**CONSIGNE:**
Répondez à ces questions d'après le texte sur les propos de Vladimir Poutine :
1. Selon Poutine, qu'est-ce qui est impossible par définition ?
2. À quelle date le conflit a-t-il été déclenché ?
3. Dans quel seul cas Poutine envisage-t-il que la Russie s'en prenne à la Pologne ?

**TEXTE À EXAMINER:**
* * * * *

Les uns se sont appesantis sur le côté martial du propos de l’interlocuteur de Carlson, quand le chef du Kremlin assène que la Russie ne peut pas perdre la guerre en Ukraine : « À mon avis, c'est impossible par définition. Ça n'arrivera jamais ! », a-t-il répété, ajoutant que « ceux qui sont au pouvoir en Occident en sont également conscients ». Il n’est pas exclu qu’une telle approche du conflit de la part du dirigeant russe soit considérée par d’autres comme de la suffisance et suscite du ressentiment, de la détermination à ne rien lâcher dans l’aide qu'ils apportent à l’Ukraine. Comme pour dire : « On continue la guerre jusqu’au dernier combattant ».

Après deux années de conflit et des pertes lourdes de part et d’autre en matériel comme en vies humaines, quel discours voudrait-on entendre d’un des belligérants soucieux de réconforter les siens ? Certainement pas « nous faiblissons ». En tout état de cause, la coalition en face, ou ce qui en tient lieu, confirme qu’il est seul face à plusieurs. C’est à peu près l’enseignement que tout observateur distant essaye de tirer au regard des mobilisations que l’on a pu voir depuis le déclenchement du conflit, le 24 février 2022.

La question primordiale, parmi d’autres, posée par le journaliste américain au chef de l’Etat russe est de savoir si, à partir du conflit en Ukraine, la Russie n’est pas tentée de s’attaquer à un autre voisin, la Pologne en l’occurrence, avec laquelle l’inimitié est « historique » et par conséquent entrer en belligérance contre le camp occidental qui déboucherait sur une guerre mondiale dévastatrice. La réponse de Vladimir Poutine à cette éventualité est non, assortie d’une nuance : « Dans un seul cas : s’il y a une attaque contre la Russie depuis la Pologne ».

* * * * *

**DONNÉES FOURNIES:**
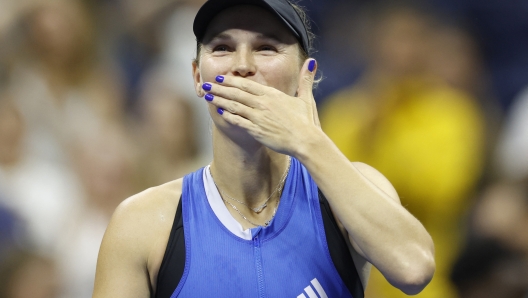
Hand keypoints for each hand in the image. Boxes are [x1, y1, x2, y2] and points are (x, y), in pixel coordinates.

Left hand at [202, 59, 320, 155]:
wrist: (305, 141)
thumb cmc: (306, 121)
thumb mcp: (306, 98)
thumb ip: (305, 79)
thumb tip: (312, 61)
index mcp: (272, 95)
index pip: (247, 85)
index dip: (231, 81)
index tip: (220, 78)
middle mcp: (263, 104)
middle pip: (236, 94)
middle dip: (219, 88)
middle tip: (206, 85)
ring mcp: (258, 117)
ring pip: (234, 106)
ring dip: (219, 100)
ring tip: (207, 97)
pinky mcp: (256, 130)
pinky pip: (238, 122)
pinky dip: (228, 116)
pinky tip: (220, 113)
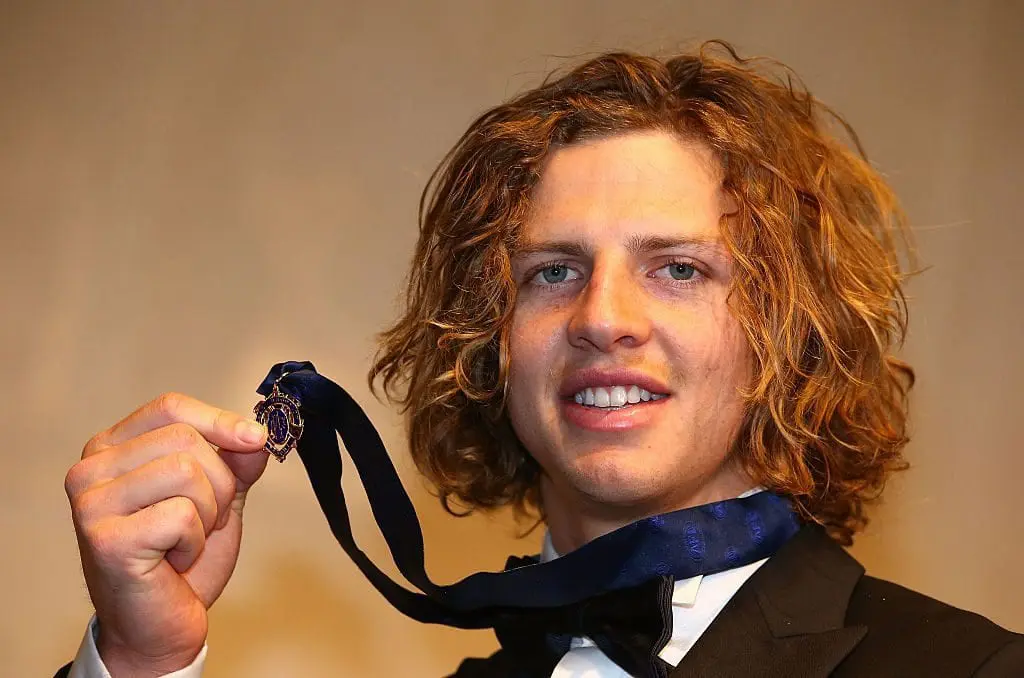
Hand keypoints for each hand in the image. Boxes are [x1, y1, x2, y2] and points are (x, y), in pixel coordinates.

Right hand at [64, 392, 269, 676]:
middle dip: (219, 483)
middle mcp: (91, 470)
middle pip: (186, 440)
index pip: (170, 407)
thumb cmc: (179, 559)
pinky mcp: (106, 539)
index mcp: (111, 448)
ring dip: (208, 514)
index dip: (219, 420)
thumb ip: (236, 460)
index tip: (256, 439)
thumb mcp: (216, 496)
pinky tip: (173, 561)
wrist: (159, 626)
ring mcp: (92, 504)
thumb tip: (256, 435)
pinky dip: (195, 542)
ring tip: (185, 540)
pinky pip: (182, 516)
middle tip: (203, 520)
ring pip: (188, 473)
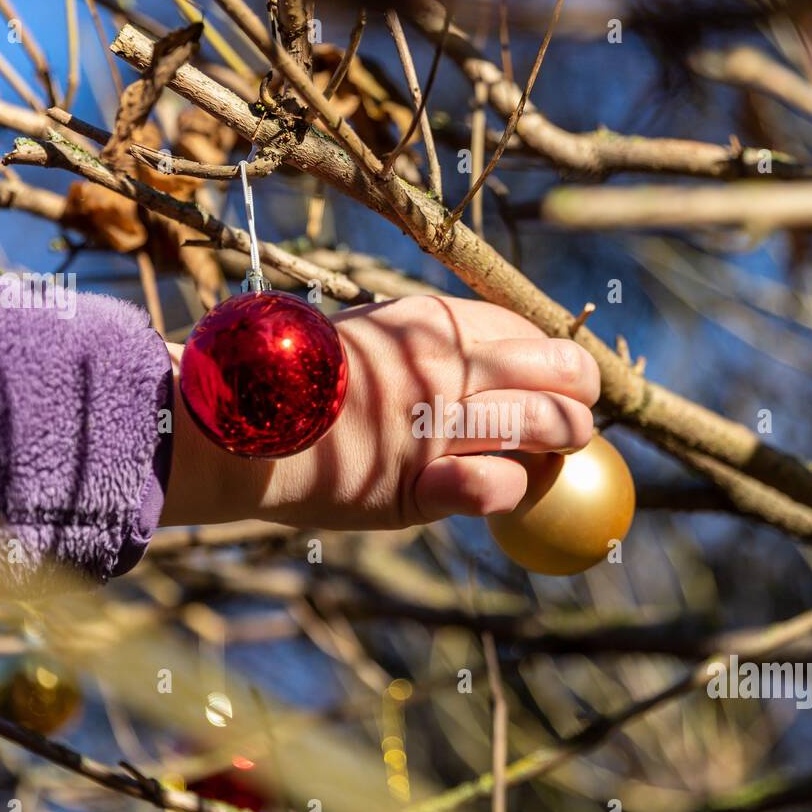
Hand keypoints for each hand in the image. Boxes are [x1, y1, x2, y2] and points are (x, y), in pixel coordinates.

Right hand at [160, 294, 599, 529]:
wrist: (231, 427)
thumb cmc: (298, 382)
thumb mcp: (366, 337)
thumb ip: (425, 345)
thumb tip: (487, 355)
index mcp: (431, 322)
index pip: (528, 330)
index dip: (556, 356)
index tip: (557, 377)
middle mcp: (444, 366)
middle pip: (560, 373)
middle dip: (580, 396)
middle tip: (574, 418)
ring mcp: (433, 426)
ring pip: (548, 427)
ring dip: (566, 442)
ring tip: (559, 452)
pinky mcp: (416, 486)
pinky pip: (499, 486)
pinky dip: (513, 489)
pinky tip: (503, 488)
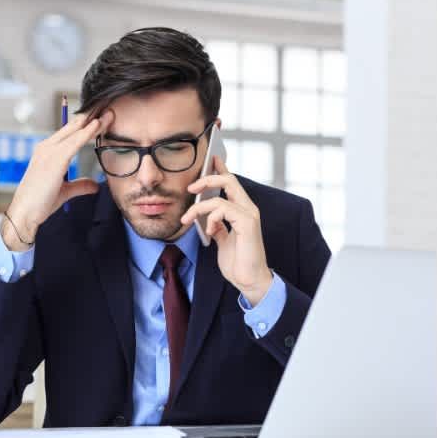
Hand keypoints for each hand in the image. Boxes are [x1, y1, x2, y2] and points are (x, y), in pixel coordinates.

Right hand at [1, 110, 113, 250]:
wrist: (25, 213)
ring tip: (109, 114)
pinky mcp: (54, 159)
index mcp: (46, 152)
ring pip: (75, 131)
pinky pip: (74, 142)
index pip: (68, 133)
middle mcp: (46, 148)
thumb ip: (80, 185)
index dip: (84, 124)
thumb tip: (95, 185)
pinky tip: (98, 125)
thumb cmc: (39, 203)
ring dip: (93, 122)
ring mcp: (48, 152)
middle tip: (107, 107)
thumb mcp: (64, 192)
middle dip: (90, 117)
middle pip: (72, 127)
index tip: (100, 118)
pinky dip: (87, 132)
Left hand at [180, 155, 273, 304]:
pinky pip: (223, 209)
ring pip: (221, 195)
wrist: (249, 280)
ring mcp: (249, 215)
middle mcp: (248, 208)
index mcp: (242, 210)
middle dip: (207, 178)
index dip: (221, 168)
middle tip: (191, 187)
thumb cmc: (237, 261)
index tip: (212, 157)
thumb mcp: (222, 239)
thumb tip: (205, 217)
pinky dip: (211, 217)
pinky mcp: (247, 224)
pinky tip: (208, 231)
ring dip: (198, 207)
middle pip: (229, 180)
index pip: (231, 183)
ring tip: (187, 219)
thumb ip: (217, 225)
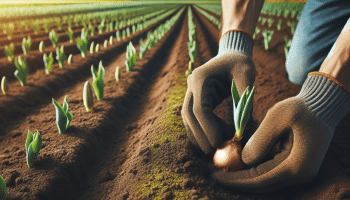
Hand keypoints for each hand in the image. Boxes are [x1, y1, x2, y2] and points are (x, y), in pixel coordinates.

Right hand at [181, 53, 254, 155]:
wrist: (231, 55)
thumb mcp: (246, 75)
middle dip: (199, 135)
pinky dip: (201, 129)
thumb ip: (244, 97)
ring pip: (188, 118)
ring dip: (198, 134)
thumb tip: (241, 125)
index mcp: (201, 78)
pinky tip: (214, 138)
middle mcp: (191, 85)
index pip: (199, 108)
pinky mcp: (195, 98)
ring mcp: (191, 91)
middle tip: (212, 151)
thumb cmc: (240, 64)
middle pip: (188, 115)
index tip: (217, 143)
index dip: (207, 128)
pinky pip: (193, 117)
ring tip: (215, 146)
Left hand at [210, 92, 337, 192]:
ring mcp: (299, 172)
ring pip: (265, 180)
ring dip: (244, 177)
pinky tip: (237, 163)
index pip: (258, 180)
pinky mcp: (296, 166)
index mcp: (296, 166)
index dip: (235, 180)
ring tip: (221, 169)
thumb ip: (260, 139)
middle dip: (236, 181)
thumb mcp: (278, 117)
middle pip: (261, 184)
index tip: (214, 175)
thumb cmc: (301, 108)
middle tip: (213, 174)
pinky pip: (271, 172)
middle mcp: (299, 175)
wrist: (323, 106)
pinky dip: (253, 170)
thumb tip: (244, 160)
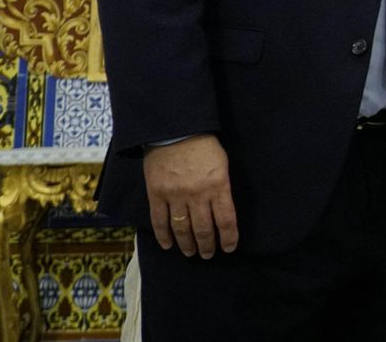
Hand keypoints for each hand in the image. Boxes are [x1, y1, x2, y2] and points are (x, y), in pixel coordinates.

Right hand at [142, 134, 237, 257]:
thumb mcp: (222, 164)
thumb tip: (222, 210)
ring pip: (182, 229)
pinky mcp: (156, 194)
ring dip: (187, 244)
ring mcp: (175, 196)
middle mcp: (197, 195)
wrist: (175, 131)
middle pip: (203, 229)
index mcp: (218, 186)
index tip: (229, 248)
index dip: (228, 238)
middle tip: (209, 255)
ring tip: (191, 253)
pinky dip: (163, 236)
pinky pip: (159, 221)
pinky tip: (168, 245)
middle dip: (207, 245)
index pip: (226, 220)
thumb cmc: (204, 145)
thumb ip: (222, 188)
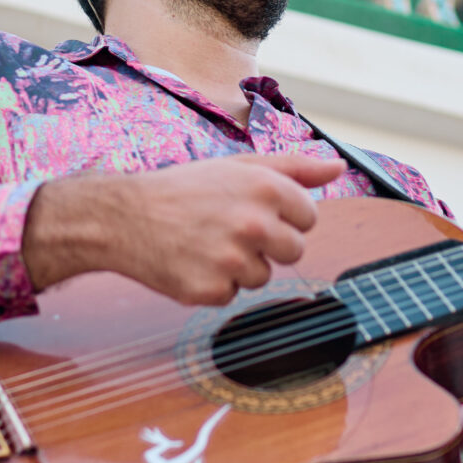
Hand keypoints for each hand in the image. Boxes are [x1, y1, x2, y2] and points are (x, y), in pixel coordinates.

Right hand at [24, 151, 348, 304]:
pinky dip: (214, 284)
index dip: (282, 216)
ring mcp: (233, 259)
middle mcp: (254, 223)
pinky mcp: (212, 290)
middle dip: (268, 245)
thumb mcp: (238, 167)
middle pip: (294, 251)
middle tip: (230, 229)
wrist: (124, 216)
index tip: (253, 210)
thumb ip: (294, 167)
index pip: (308, 218)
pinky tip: (191, 261)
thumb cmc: (184, 190)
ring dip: (240, 266)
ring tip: (206, 243)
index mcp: (266, 188)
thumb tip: (338, 167)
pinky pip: (232, 295)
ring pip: (263, 276)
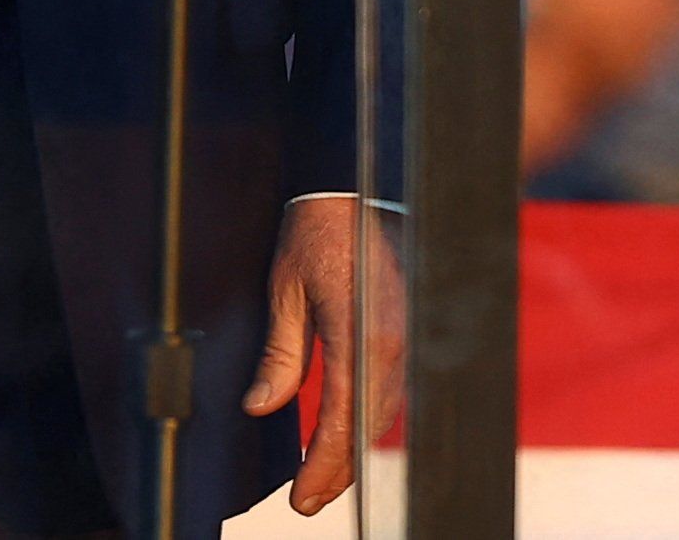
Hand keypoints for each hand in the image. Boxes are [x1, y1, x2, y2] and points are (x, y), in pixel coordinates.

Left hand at [243, 195, 408, 515]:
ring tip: (327, 472)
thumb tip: (262, 406)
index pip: (342, 423)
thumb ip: (280, 354)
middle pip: (369, 426)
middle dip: (339, 468)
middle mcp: (396, 342)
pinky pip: (397, 382)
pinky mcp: (416, 323)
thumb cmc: (323, 226)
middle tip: (309, 498)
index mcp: (361, 335)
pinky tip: (354, 426)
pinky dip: (374, 412)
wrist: (369, 179)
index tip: (301, 499)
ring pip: (387, 409)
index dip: (321, 467)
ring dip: (358, 444)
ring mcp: (412, 333)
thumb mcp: (287, 287)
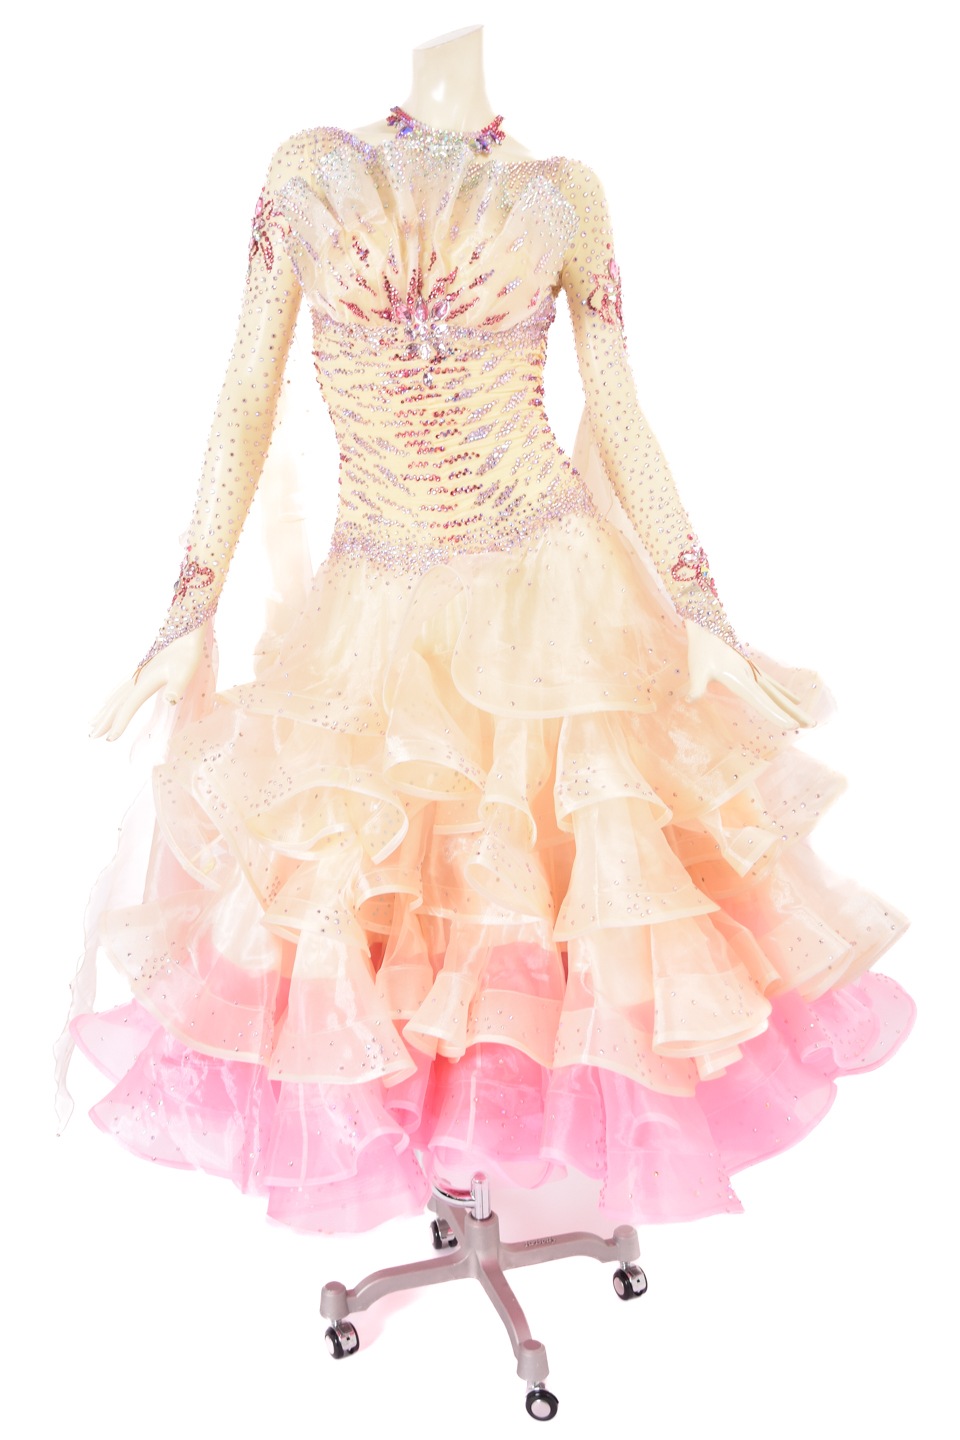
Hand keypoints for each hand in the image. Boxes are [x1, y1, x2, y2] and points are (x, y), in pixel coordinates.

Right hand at [89, 629, 205, 741]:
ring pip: (116, 696)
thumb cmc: (187, 654)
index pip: (129, 707)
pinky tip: (107, 700)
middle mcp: (137, 679)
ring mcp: (137, 675)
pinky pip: (120, 689)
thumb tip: (170, 700)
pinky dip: (111, 698)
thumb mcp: (185, 671)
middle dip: (104, 721)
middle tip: (91, 736)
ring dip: (104, 711)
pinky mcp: (141, 671)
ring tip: (92, 722)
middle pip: (116, 703)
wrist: (184, 632)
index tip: (109, 739)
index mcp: (145, 682)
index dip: (119, 723)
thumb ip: (177, 687)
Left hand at [684, 620, 813, 728]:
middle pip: (777, 699)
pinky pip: (773, 686)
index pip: (762, 702)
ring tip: (808, 720)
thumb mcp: (696, 669)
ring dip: (793, 707)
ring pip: (778, 694)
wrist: (708, 627)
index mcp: (741, 680)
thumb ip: (696, 686)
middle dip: (794, 713)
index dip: (776, 715)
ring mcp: (754, 673)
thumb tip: (691, 700)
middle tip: (812, 725)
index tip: (791, 726)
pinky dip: (784, 694)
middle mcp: (751, 677)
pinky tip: (795, 700)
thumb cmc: (701, 649)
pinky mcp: (752, 670)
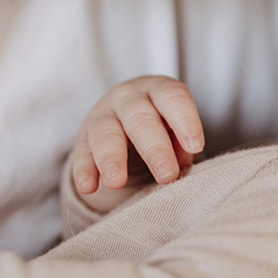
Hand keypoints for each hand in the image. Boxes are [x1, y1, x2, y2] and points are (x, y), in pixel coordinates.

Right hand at [71, 76, 204, 213]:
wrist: (124, 126)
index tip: (195, 146)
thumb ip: (183, 146)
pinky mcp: (83, 140)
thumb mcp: (176, 131)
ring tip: (116, 182)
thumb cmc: (162, 129)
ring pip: (106, 134)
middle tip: (167, 175)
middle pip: (140, 119)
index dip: (185, 120)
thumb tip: (181, 164)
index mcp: (158, 90)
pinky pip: (82, 154)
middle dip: (155, 148)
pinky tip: (88, 186)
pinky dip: (84, 171)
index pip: (172, 97)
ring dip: (112, 158)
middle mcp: (129, 98)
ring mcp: (102, 116)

* * * * *

**RÉPONSE:**
1. Que la Russie perde la guerre en Ukraine.
2. Le 24 février 2022.
3. S'il y a une attaque contre la Russie depuis la Pologne.